V. LA GESTION INTERNE DES PROBLÈMES DE SÉCURITÉ NE PEUT PLUS ÊTRE DISSOCIÉE DE SON CONTEXTE EUROPÉEN

Votre rapporteur a maintes fois souligné qu'à l'heure actuelle, une réponse efficace à l'insécurité passait nécessairement par le renforcement de la coopération policière internationale, au plan européen, notamment.

L'article 3 de la loi d'orientation inclut d'ailleurs explicitement dans les « orientations permanentes de la politique de sécurité... le renforcement de la coopération internationale en matière de sécurité, à partir des engagements internationaux et européens auxquels la France a souscrit ».

Reste à s'interroger sur la forme que peut revêtir cette coopération dans le cadre européen, ainsi que sur l'adaptation des structures de la police à cette démarche nouvelle.

A. L'INDISPENSABLE ARTICULATION ENTRE LE DISPOSITIF SCHENGEN ET LE 3ÈME PILIER DE L `UNION EUROPÉENNE

Sans retracer en détail des mécanismes qu'il a largement examinés par ailleurs -notamment en janvier 1996 dans son rapport au Premier ministre sur la convention d'application de l'Accord de Schengen- votre rapporteur ne croit pas inutile de rappeler qu'en ce domaine, deux politiques européennes de sécurité intérieure s'opposent : d'un côté, la gestion de ces problèmes dans le cadre de la Commission européenne et selon les mécanismes de décision communautaire, de l'autre une gestion en coopération interétatique qui s'opère à l'heure actuelle dans le cadre de la Convention de Schengen et des accords subséquents.


• Cette discussion, loin d'être purement théorique, pourrait au contraire constituer un des principaux enjeux de la Conférence intergouvernementale de révision du traité sur l'Union européenne, sans doute moins médiatique que la monnaie unique, mais tout aussi essentiel.

Les décisions, en ce domaine, sont d'autant plus fondamentales qu'elles touchent de très près au fonctionnement des États et qu'elles ont des répercussions très profondes dans les opinions publiques.
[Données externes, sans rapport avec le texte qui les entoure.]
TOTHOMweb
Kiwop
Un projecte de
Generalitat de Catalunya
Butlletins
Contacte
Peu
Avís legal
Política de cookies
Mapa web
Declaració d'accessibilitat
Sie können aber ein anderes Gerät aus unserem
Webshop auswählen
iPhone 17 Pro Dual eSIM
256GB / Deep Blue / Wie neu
La sécurité intérieure est intimement liée aux traditions nationales.

Les Parlements nationaux ne sauraient être tenus à l'écart de ce processus, car ils seront les premiers comptables des résultats obtenus.


• A l'heure actuelle, la gestion au plan européen des problèmes de sécurité intérieure est beaucoup trop éclatée pour pouvoir être cohérente.
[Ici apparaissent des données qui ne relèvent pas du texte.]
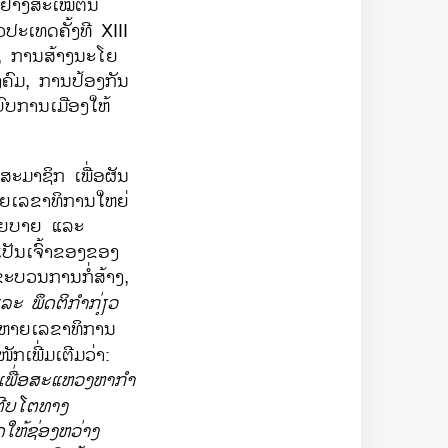
ກ​ຢ່າງສະເໝີຕົ້ນ
ະ​ເທດ​ຄັ້ງ​ທີ XIII
, ການສ້າງ​ນະ​ໂຍ
ຄົມ, ການປ້ອງ​ກັນ​
ບ​ການ​ເມືອງໃຫ້​
ສະມາຊິກ ເພື່ອຜັນ
ຫາຍ​ເລຂາທິການ​ໃຫຍ່
ໂຍບາຍ ແລະ
ເປັນເຈົ້າຂອງຂອງ
ຂະບວນການກໍ່ສ້າງ,
ແລະ ພຶດຕິກຳ​ກ່ຽວ​
າຍ​ເລຂາທິການ​
ັກເພີ່ມເຕີມວ່າ:
ນ​ເພື່ອສະແຫວງຫາ​​ກຳ​
ີບ​ໂຕ​ທາງ​
ດໃຫ້​ຊ່ອງ​ຫວ່າງ​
Sans entrer dans le détail, une des difficultés principales réside dans le fait que plusieurs domaines couverts par la Convention de Schengen -qui s'applique entre sept États- recouvrent ou recoupent des domaines relevant quant à eux du troisième pilier de l'Union européenne, c'est-à-dire du traité de Maastricht qui s'applique à quinze pays.

C'est ainsi, par exemple, que la politique commune des visas mise en oeuvre dans le cadre de Schengen ne se superpose pas exactement à la politique communautaire des visas définie en application de l'article 100 C du Traité de Maastricht, au point que la liste des pays soumis à l'obligation de visa dans l'espace communautaire diffère de la liste fixée pour l'espace Schengen.

Les politiques de l'asile et de l'immigration sont pareillement partagées entre les deux traités.

A cet imbroglio juridique en amont s'ajoutent en aval les difficultés techniques résultant de la grande disparité des structures policières d'un État à l'autre.


Pour tenter d'unifier les politiques de sécurité intérieure au plan européen, certains préconisent la communautarisation au moins partielle du troisième pilier, ce qui reviendrait à déterminer cette politique, non plus par accord unanime des États, mais selon les règles de décision prévues par la législation communautaire.

Cette position, avancée par la Commission de Bruxelles, soutenue dans une certaine mesure par le Parlement européen et défendue par plusieurs États comme les Pays-Bas, aurait sans doute sur le plan théorique le mérite de remédier à certaines incohérences. Mais en pratique, elle déposséderait totalement les États d'une responsabilité qui leur incombe au premier chef car ils en sont directement responsables auprès de leurs opinions publiques.


• Aussi, à moins de s'en tenir au partage actuel qui est loin d'être satisfaisant, une solution de compromis consisterait à « transférer progressivement Schengen dans le troisième pilier », tout en évitant la communautarisation de celui-ci.

Ainsi, les acquis incontestables de Schengen seraient préservés et étendus aux quinze États de l'Union européenne, une fois que tous auraient mis leur propre législation en conformité aux exigences de la Convention. Le Comité exécutif de Schengen serait lui-même intégré au Conseil des Ministres « justice et affaires intérieures » et chargé de contrôler la mise en oeuvre du nouveau dispositif.

Il serait de même logique d'y intégrer EUROPOL, de façon à doter cette nouvelle structure d'une véritable substance.